Actually, Mears never worked at the medical school at all, but in the Medical Management Center, which handles the details of payments for patient care.
When Mears applied to be appointed to the position of council member last summer, he said his employer was the “University of Michigan Medical School.”
At the March 14 meeting, Don Bluhm asked about credentials required in the advertisement the city ran for the city manager’s position.

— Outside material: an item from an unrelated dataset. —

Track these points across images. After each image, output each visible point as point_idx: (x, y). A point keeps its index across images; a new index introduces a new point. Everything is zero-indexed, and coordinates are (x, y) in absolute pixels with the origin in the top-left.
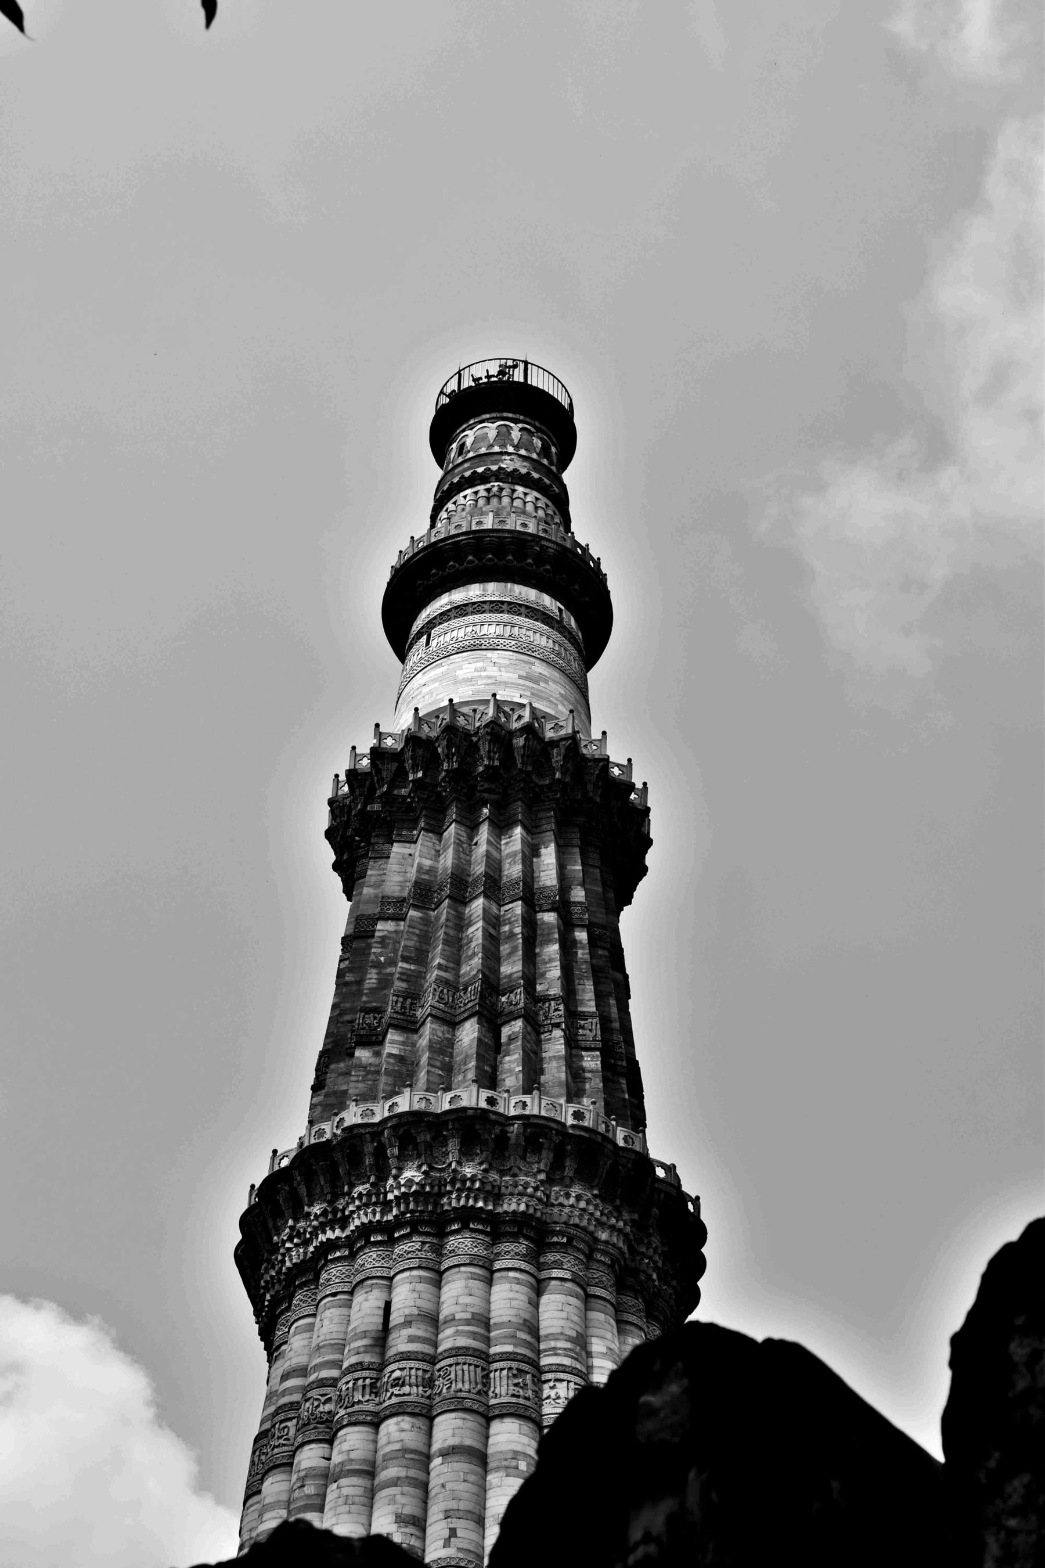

The advertisement, that ran Jan. 4 and 11 in the Independent and in other venues, read: “Requires a Bachelor’s Degree in public administration, business, or related field. Preferred requirements include grant writing and project management skills, and knowledge of all phases of municipal governance.”
The salary was advertised as up to $65,000 plus benefits “depending on qualifications and experience.”
Bluhm asked about Mears’ education and experience and said, “I wondered how he stacked up.” He said he based his question on the problems the city had with getting a good treasurer and the “former police chief.”
(The city had hired three inadequate treasurers in a row and finally contracted with Plante Moran to do the city’s financial work.)
Mayor Tom Fielder said the council was asking for experience in municipal administration and, “I don’t think there was a degree required.” He said the council was going to amend the requirements to change to “looking for experience in city government, but decided to do this instead.”
Mayor Fielder referred to the council’s decision to set aside all of the 38 candidates who applied for the position, some of them assistant city managers with experience and degrees, to offer the job to a councilman who had been appointed to the position eight months earlier – with no experience or education.
All the requirements were abandoned in order to hire Mears, including requirements of the City Charter, considered the bible for Belleville City operation.
The Belleville City Charter outlines the rules for appointment of a city manager in Section 8.2 of Chapter VIII.
It reads: “He shall be selected solely on the basis of his executive and administrative qualifications with special reference to his training and actual experience in municipal administration …”
Former Councilman Richard Smith, who was one of the writers of the present charter, said the qualifications for city manager were written that way because, “We wanted whoever doing the search to do a diligent search and get the best person possible.”
Clerk / Treasurer Diana Kollmeyer said the oath she gives to new city council members has them swear to uphold the U.S. and State constitutions, but they do not swear to uphold the City Charter.
When Mayor Fielder introduced Mears as a candidate for a city council appointment last summer, he said, “He’s one of mine,” referring to Mears being one of his former civics students at BHS.
Council members Lori Hecksel and Bill Emerson had volunteered to check Mears’ background and said they saw the certified transcript of Mears’ PhD, but he took the paperwork back and they did not keep a copy for his personnel file. When asked by the Independent, Hecksel could not remember the name of the university granting the degree.
Hecksel said during his public interview that Mears has “morals and integrity most government officials don’t have. Let’s be honest.”
While Mears claimed to have written a series of successful grant applications, the only successful grant documented at the U of M Health System is a Fostering Innovation Grant (FIG) for seed money to help start a discretionary account, a “Helping Hands Fund,” to assist Medicare-eligible patients.
The FIGs gave away 34 grants over two years for a total of $235,205 or an average of just under $7,000 each. The FIGs were billed as “simple to apply” and anyone, no matter what their position, was eligible.
Other winners included “Smile Check” for the psychiatry department, “Adopt-A-Hallway” for the surgery department, “Ask Me if I Washed My Hands” for the Infection Control and Epidemiology department, and “Slurpee Solution for Dehydrated Children” in the Emergency Department.
When the vote came up to hire Mears as city manager, Councilman Chedraue was the only one voting no. Voting yes were Councilmembers Hecksel and Emerson and Mayor Fielder.